Related to this, and consistent with points 1 and 2 above, we really know very little about how glioma start, and how they progress over their long, clinically silent phase. By combining better imaging tools with effective molecular genetics, we can learn a great deal about the normal course of a glioma’s life history, and thereby identify the critical periods and weapons that would be the most effective for intervention.
4. Specific targeting of therapeutic agents to glioma
Point #1 above describes an approach using folic acid to improve contrast and resolution of diagnostic MRIs. The same basic principle can be used to deliver drugs to eradicate tumor cells. Likewise, polio virus specifically infects glial cells and has been engineered to kill GBM. In both cases, sophisticated biochemical engineering can convert anti-tumor strategies from carpet-bombing to smart bombs.

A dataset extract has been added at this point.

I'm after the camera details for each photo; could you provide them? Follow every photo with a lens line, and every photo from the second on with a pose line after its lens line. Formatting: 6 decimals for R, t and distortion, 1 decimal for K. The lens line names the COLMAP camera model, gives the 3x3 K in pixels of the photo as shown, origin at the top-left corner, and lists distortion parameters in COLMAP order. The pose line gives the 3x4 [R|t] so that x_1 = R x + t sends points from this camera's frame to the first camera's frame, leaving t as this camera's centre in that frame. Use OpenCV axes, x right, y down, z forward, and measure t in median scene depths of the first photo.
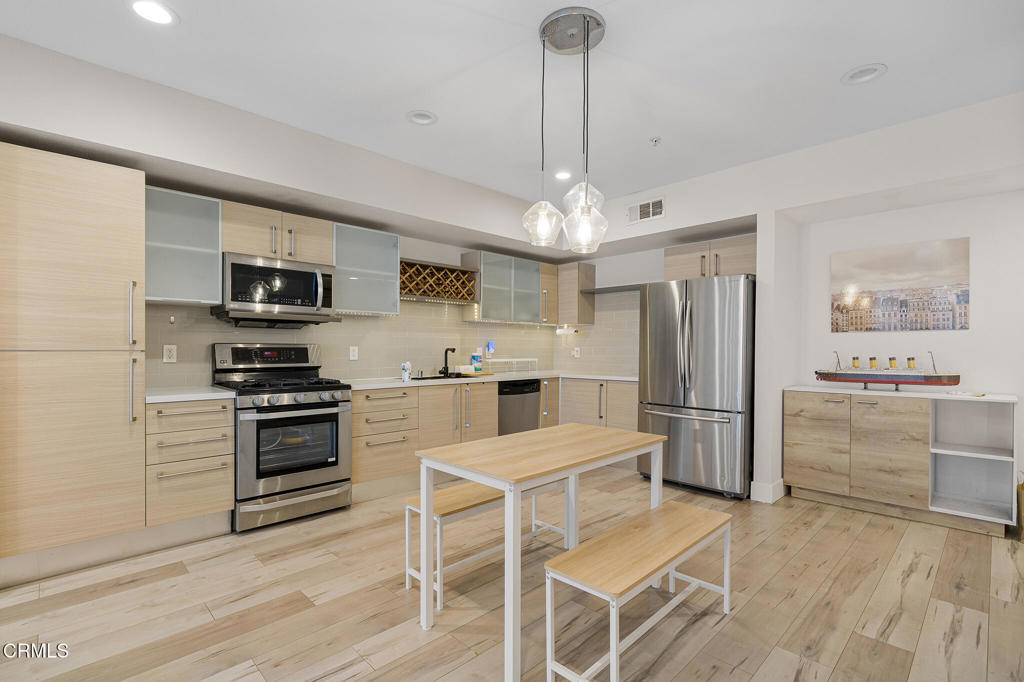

5. Non-invasive suppression of tumor growth
Novocure has developed a cap that can be worn on the head which generates strong electromagnetic fields which repress cell division in the brain. As of right now, it’s only approved to treat recurrent GBM, although there’s no reason to think that the general principle doesn’t apply to low-grade glioma as well. As an added bonus, my oncologist Dr. Ansstas is heading the clinical trials at WashU. Non-invasive is always my favorite option, especially since I had an outrageously invasive intervention two short months ago.
6. Tumor vaccines against IDH1 mutants
A team of European and American scientists have immunized mice against the mutant antigen found in most patients with IDH-mutant glioma. They found a striking reduction in tumor volume and growth in as little as two weeks. Clinical trials in humans are on-going. Similar tumor vaccine trials for GBM and other brain tumors are on-going using dendritic cells and other approaches.

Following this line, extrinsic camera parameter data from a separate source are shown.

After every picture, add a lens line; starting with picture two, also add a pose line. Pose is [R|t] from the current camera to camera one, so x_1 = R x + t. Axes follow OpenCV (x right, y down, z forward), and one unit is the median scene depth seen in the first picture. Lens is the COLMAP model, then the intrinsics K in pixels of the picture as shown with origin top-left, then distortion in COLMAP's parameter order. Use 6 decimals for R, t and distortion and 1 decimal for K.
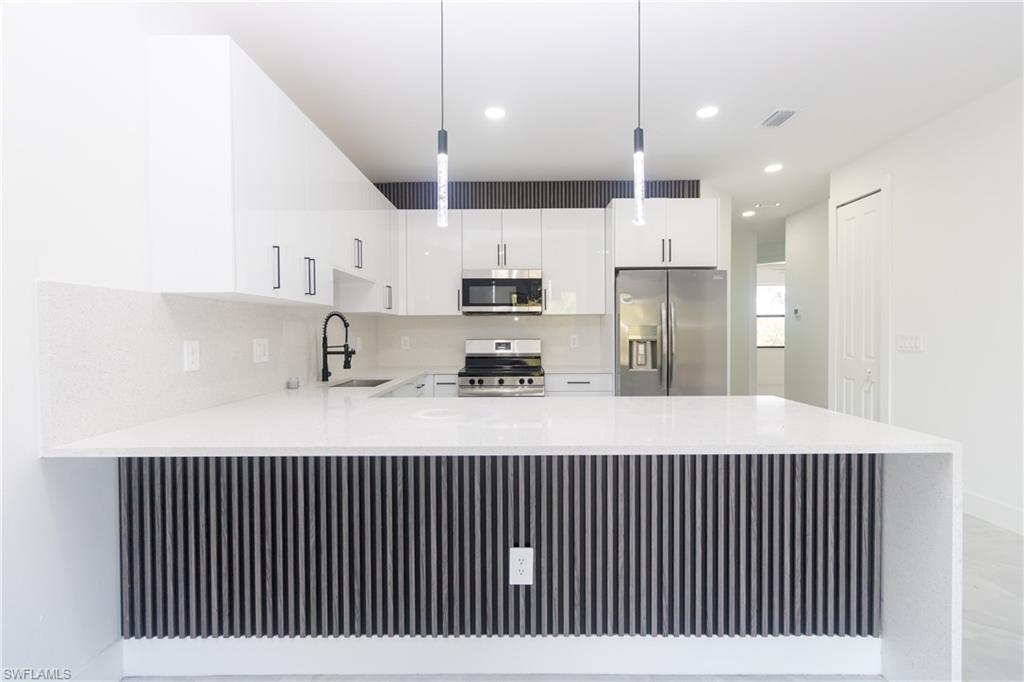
lens RADIAL K [[475.2, 0, 512.3], [0, 475.2, 337.9], [0, 0, 1]] dist [-0.001675, 0.000032]
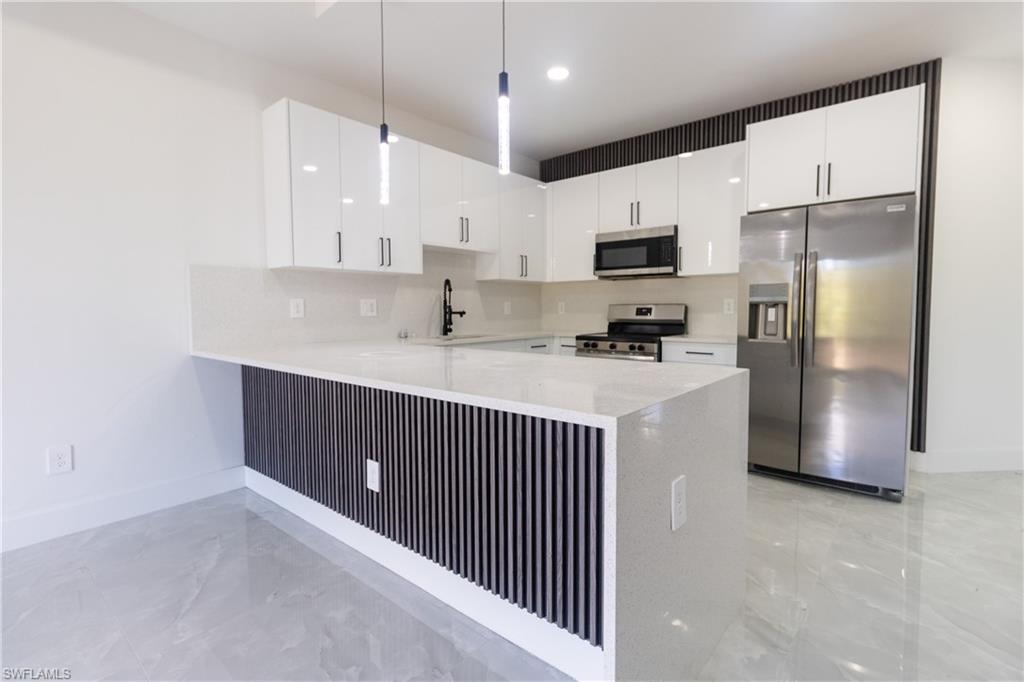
lens RADIAL K [[480.4, 0, 510.1], [0, 480.4, 332.6], [0, 0, 1]] dist [0.001835, 0.000171]
pose [[0.763529, 0.034402, -0.644856, 0.552194], [-0.007423, 0.998982, 0.044505, 0.026355], [0.645731, -0.029194, 0.763007, 0.147443]]
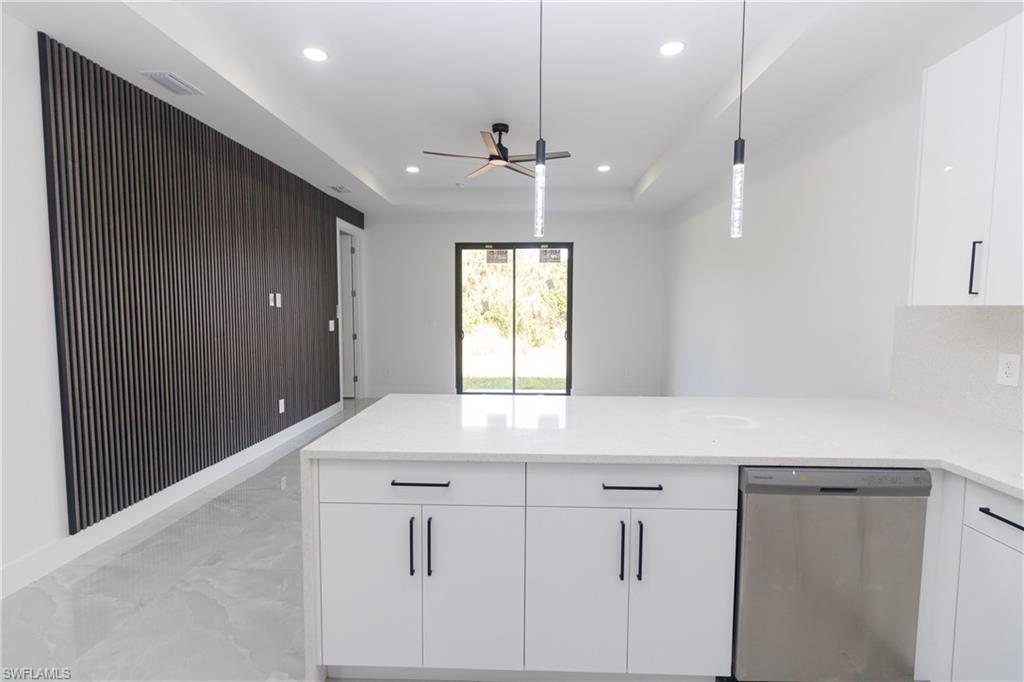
lens RADIAL K [[464.6, 0, 515.3], [0, 464.6, 339.9], [0, 0, 1]] dist [0.002630, 0.000392]
pose [[-0.999846, -0.001344, 0.017512, 0.180219], [0.000115, 0.996547, 0.083029, -0.061136], [-0.017563, 0.083018, -0.996393, 1.199748]]
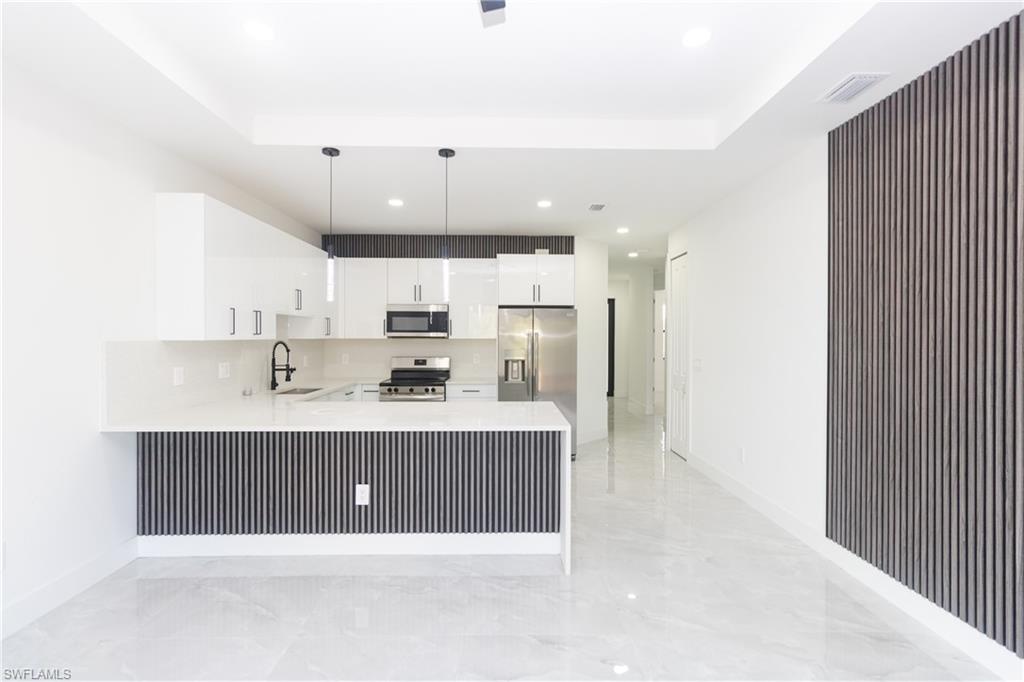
lens RADIAL K [[475.2, 0, 512.3], [0, 475.2, 337.9], [0, 0, 1]] dist [-0.001675, 0.000032]
pose [[0.999586, 0.008302, 0.027534, 0.274992], [-0.008042, 0.999922, -0.009516, -0.055124], [-0.027611, 0.009291, 0.999576, -0.429878]]
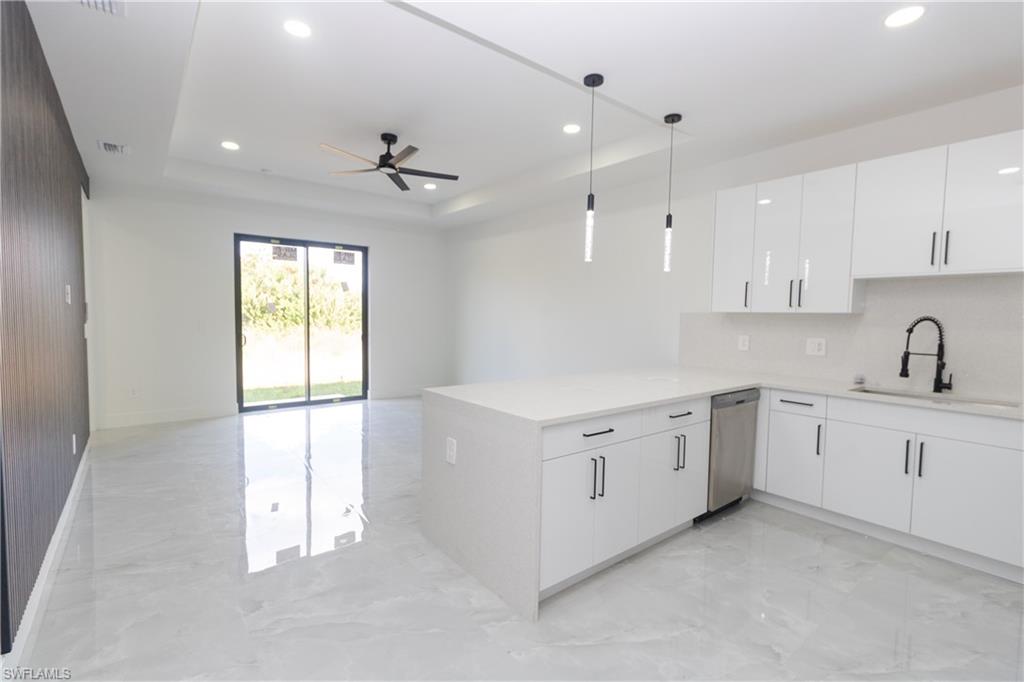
lens RADIAL K [[464.6, 0, 515.3], [0, 464.6, 339.9], [0, 0, 1]] dist [0.002630, 0.000392]
pose [[-0.776572, 0.027566, -0.629425, 0.801442], [-0.019473, 0.997515, 0.067712, -0.053900], [0.629727, 0.064840, -0.774106, 1.178755]]
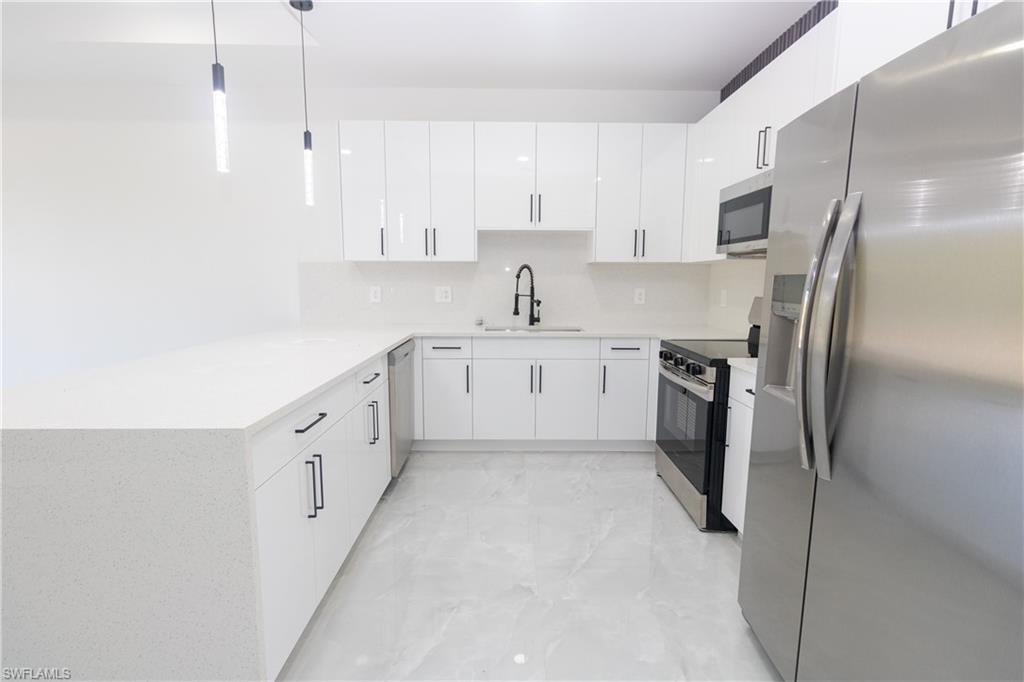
lens RADIAL K [[469.6, 0, 512.0], [0, 469.6, 339.5], [0, 0, 1]] dist [-0.002682, -0.000296]
pose [[0.018266, 0.132109, -0.991067, 0.745983], [-0.017059, 0.991129, 0.131802, -0.024272], [0.999688, 0.014499, 0.020358, 0.931980]]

7. Specific inhibition of mutant IDH1 activity
Because IDH1 mutation is the initiating and causal genetic lesion underlying glioma genome instability and tumor growth, a number of pharmaceutical companies have begun engineering small-molecule inhibitors of its activity. Several of these show great promise in pre-clinical studies and have moved on to early clinical studies. Perhaps these drugs won’t be quite as world changing as Gleevec was, but the basic principle is the same. In any case, “Just Win, Baby.”

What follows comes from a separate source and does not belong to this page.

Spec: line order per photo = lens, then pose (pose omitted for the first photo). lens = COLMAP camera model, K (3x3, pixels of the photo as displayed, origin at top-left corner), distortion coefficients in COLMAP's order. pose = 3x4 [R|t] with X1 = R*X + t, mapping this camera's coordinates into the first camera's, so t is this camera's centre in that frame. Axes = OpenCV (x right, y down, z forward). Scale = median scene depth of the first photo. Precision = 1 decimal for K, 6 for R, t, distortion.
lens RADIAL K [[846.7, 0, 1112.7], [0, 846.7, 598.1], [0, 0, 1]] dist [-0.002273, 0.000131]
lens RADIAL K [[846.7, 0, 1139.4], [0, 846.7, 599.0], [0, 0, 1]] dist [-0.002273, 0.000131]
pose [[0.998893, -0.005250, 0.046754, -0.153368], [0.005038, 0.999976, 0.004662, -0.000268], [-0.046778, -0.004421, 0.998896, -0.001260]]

A generation ago, polio was a terror that was eradicated with smart, timely use of biomedical research. Within my lifetime, HIV/AIDS was an absolute nightmare. Today, it’s manageable with the right protease inhibitor cocktails, and patients can live normal lives if they take care of themselves and follow their regimen correctly. Likewise, many cancers have been converted from awful to manageable within the last ten years. Brain tumors are currently a nightmare, but there’s many reasons for optimism about the prospects in the next ten years. Stealing from the Righteous Brothers again, I say “Godspeed.”
I imagine that many years from now, when I explain what it was like to have a brain tumor in the early 21st century, people will be horrified that I had to wait to have a seizure to detect the risk. It makes me shudder to think of all the bad times and places I could have had that seizure instead of in my bed, next to a physician. Also, I’ll have to explain to a skeptical audience that having a sizable chunk of my brain removed was not only sensible but almost certainly saved my life.